Friday, January 12, 2007

Accepting pesos

Steven at Poliblog has been following the story of a Texas pizza chain that is under fire for accepting Mexican pesos. I agree with his assessment that this is good old fashioned American capitalism at work. In fact, mega-corporations on the border—even Wal-Mart—already accept pesos at some stores.

What strikes me is that for being such a rich, powerful, and swaggering country, we often show a tremendous insecurity. Hearing Spanish or reading it in official documents makes us afraid. If you accept pesos, then you’re “unpatriotic.” I’m still trying to figure that out. You do a legal transaction, receiving money you wouldn’t otherwise get because it was stuck in a drawer, in a capitalist transaction on the basis of supply and demand.
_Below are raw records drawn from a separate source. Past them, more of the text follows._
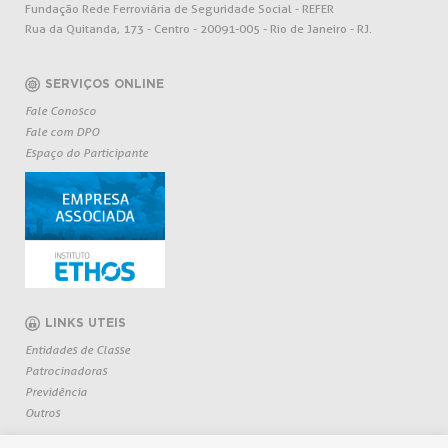
Fundação Rede Ferroviária de Seguridade Social - REFER
Rua da Quitanda, 173 - Centro - 20091-005 - Rio de Janeiro - RJ.
SERVIÇOS ONLINE
Fale Conosco
Fale com DPO
Espaço do Participante
LINKS UTEIS
Entidades de Classe
Patrocinadoras
Previdência
Outros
Isn’t that the American Way?

Racism is certainly part of it, but alone does not explain it. We proclaim diversity but don’t like the change that accompanies it. We keep up a blind insistence that we’ve done things the same way for years, and this is why we’re successful, so we shouldn’t change, ignoring the fact that it’s all a myth. For example, we want to believe (a la Samuel Huntington) that WASP ingenuity makes the country go ‘round, willfully ignoring the fact that the economy would come to a standstill if the immigrant population stopped working for us.


Anonymous,  10:16 PM  

I agree Dr. Weeks. I saw that story yesterday on and thought that was a great idea. I wish there was a Pizza place did the same around Charlotte. I've got about 60 pesos I could get rid of for some good pizza.

Anonymous,  7:04 AM  

I can't understand why anyone would object to this. What's the difference between accepting pesos and accepting Canadian dollars (as is common in Seattle, Buffalo, Detroit, etc)? The same people who are complaining about this would complain if they were outside the US and found a store in Mexico that did NOT accept dollars (which in itself is impossible). Oh wait...given that 80% of Americans don't have passports, the complainer probably have never stepped foot out of the country.

Greg Weeks 8:40 AM  

It is entirely possible that all the attention this is getting will actually give other businesses the idea to try it themselves. A great promotion would be to accept currency from anywhere in the world for one day.

Anonymous,  12:32 PM  

I tend to agree with the majority of what everyone has written here but one of the reasons many businesses don't accept foreign currency relates to the cost/inconvenience of exchanging it. On a border town or state it makes perfect sense but in other locations it is just an inconvenience.

Greg Weeks 2:09 PM  

I would say that supply will meet demand. If businesses feel it's too much of a hassle and no one will care, then they won't do it.

gkissel 4:29 PM  

So if accepting pesos is "good old fashioned American capitalsim," then why isn't a pizza chain freely negotiating salaries with employees (that may be below the "minimum wage,") also considered "good old fashioned American capitalism"?

Greg Weeks 4:43 PM  

Well, in a way it is. But it's also illegal, while accepting pesos is not, so exploiting workers illegally bothers me in a way that foreign currency does not.